# What sort of radar police officers use in Natick, MA?



## Guest (Jan 22, 2007)

What sort of radar police officers use in Natick, MA? I just got a ticket for speeding. According to the officer, I was going with 48 in a 35mph zone (my odometer was reading 33 whereas my GPS 35). Police officer checked the following boxes on the citation: not posted (there was a sign 35), radar and estimated.

Looks very confusing!!! 

Has he used radar to determine my speed (if yes what type), of has he just estimated my speed? Since I have never had a ticket in my live and I believe that I was not speeding, I intend to appeal this but I would like to get familiar with the type radar and the way it works before I go to court.

Thanks for any suggestion/advice.

PS I would appreciate if you can give me the web page of the firm which produces the device, so I can read the operating manual and requirements for certification/license. Thanks again!!!


----------



## kwflatbed (Dec 29, 2004)

Tin Can Reflector its a new hi-tech radar


----------



## screamineagle (Jul 11, 2005)

□ □ □ □ □ □ □

_BRIEF:_ Quote the Natick radar thread word for word, starting with "Looks very confusing!!!" and going on through "(Dec 29, 2004)".

□ □ □ □ □ □ □

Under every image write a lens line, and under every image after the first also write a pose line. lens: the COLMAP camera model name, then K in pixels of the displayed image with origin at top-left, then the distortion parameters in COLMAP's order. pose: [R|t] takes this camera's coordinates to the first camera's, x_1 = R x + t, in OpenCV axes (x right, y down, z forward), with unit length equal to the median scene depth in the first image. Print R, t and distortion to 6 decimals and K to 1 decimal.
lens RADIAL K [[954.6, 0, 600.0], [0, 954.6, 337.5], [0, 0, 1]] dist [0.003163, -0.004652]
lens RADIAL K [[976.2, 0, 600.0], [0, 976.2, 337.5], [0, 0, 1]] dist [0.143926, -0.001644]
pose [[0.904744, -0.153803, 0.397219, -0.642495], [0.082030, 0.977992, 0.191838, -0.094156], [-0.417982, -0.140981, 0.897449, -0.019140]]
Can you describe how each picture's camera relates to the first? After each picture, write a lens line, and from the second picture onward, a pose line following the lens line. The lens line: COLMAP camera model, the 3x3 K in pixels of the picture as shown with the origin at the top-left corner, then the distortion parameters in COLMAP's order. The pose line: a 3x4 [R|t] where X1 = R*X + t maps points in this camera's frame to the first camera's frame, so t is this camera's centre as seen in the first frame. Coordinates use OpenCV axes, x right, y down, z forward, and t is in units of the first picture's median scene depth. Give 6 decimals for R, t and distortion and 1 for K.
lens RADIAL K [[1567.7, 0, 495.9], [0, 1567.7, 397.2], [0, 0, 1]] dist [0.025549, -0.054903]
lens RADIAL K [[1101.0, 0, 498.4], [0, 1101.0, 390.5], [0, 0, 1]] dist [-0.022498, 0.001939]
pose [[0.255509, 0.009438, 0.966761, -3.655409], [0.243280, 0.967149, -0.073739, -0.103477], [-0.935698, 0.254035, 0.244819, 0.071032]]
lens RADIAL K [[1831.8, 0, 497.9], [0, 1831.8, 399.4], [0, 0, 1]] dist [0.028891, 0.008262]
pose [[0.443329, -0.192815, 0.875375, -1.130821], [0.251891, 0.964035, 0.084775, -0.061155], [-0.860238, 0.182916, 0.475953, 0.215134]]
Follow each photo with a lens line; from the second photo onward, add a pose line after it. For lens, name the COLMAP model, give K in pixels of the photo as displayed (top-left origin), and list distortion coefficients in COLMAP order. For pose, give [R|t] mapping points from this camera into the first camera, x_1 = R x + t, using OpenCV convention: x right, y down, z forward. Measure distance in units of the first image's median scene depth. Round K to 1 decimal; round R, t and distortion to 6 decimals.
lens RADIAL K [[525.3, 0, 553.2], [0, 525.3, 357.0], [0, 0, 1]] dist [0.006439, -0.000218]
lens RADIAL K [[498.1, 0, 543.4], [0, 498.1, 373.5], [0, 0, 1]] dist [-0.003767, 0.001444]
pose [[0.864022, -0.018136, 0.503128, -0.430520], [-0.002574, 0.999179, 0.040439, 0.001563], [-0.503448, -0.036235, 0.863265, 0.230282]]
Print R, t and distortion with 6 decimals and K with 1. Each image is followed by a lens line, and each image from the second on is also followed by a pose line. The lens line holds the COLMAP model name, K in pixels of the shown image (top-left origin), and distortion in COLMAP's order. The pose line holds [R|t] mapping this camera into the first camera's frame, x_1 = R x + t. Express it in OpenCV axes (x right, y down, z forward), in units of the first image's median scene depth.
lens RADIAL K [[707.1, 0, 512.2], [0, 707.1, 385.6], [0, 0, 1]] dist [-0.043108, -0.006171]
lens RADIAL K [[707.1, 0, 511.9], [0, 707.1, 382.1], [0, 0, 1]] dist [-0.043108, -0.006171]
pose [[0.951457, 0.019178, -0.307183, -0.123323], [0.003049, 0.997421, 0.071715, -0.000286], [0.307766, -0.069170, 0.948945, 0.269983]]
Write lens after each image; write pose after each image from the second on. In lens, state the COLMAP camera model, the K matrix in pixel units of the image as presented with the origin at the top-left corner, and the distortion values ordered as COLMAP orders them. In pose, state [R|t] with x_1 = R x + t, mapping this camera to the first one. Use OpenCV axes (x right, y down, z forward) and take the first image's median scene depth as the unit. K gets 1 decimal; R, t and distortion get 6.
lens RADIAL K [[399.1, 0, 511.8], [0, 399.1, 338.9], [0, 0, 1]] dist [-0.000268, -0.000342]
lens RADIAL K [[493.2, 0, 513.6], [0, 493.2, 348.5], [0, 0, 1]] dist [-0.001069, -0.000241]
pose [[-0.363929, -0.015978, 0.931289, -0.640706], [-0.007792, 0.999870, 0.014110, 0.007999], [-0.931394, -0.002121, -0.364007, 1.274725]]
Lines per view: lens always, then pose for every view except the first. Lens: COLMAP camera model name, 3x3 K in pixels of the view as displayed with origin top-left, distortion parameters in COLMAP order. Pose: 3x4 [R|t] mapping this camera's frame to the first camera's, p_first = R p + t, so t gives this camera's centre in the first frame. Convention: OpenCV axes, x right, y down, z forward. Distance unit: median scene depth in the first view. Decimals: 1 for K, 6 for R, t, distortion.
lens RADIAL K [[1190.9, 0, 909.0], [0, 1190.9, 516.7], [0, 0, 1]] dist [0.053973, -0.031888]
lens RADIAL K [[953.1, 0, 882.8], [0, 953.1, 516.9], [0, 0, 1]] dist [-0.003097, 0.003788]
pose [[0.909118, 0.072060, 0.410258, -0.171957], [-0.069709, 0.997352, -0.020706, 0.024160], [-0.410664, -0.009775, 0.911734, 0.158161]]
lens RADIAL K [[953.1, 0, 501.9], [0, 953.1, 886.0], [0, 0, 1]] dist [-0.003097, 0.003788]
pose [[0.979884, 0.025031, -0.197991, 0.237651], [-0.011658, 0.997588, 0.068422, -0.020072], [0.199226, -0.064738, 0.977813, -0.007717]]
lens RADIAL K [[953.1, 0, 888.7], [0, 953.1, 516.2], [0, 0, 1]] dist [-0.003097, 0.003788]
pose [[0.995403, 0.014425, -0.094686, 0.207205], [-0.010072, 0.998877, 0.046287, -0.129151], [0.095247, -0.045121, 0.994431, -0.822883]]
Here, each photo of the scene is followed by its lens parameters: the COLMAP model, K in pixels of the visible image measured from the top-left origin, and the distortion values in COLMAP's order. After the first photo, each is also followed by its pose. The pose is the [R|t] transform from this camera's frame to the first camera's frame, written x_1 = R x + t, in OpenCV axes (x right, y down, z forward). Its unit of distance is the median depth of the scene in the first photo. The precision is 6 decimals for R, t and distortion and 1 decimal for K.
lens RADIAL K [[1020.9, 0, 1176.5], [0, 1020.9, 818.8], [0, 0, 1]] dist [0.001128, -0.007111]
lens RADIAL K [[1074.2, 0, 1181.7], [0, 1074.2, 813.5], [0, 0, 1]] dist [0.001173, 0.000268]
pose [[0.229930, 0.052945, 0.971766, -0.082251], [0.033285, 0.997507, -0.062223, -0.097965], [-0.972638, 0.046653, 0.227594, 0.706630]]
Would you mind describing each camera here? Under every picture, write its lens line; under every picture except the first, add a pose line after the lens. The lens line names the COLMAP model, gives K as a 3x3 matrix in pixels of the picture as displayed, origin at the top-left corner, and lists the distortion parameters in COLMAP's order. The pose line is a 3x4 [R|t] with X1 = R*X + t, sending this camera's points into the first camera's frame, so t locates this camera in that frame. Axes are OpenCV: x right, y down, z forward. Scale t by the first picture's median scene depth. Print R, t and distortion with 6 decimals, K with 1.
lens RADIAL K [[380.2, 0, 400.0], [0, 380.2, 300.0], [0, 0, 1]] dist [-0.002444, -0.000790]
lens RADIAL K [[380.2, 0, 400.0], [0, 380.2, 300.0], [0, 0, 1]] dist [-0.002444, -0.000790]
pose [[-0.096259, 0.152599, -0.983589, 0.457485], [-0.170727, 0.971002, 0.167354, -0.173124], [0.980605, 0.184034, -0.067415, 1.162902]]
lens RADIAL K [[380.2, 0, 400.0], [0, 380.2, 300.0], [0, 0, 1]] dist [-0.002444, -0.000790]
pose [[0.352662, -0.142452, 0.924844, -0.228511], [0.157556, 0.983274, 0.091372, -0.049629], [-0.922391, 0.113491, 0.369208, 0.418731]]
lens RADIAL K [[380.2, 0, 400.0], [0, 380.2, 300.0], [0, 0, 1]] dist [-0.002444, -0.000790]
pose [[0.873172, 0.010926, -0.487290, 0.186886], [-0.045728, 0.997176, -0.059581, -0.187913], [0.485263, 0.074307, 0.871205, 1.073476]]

□ □ □ □ □ □ □

_ANSWER TO THE PROBLEM:_
Looks very confusing!!! 

Has he used radar to determine my speed (if yes what type), of has he just estimated my speed? Since I have never had a ticket in my live and I believe that I was not speeding, I intend to appeal this but I would like to get familiar with the type radar and the way it works before I go to court.

Thanks for any suggestion/advice.

PS I would appreciate if you can give me the web page of the firm which produces the device, so I can read the operating manual and requirements for certification/license. Thanks again!!!


----------



## kwflatbed (Dec 29, 2004)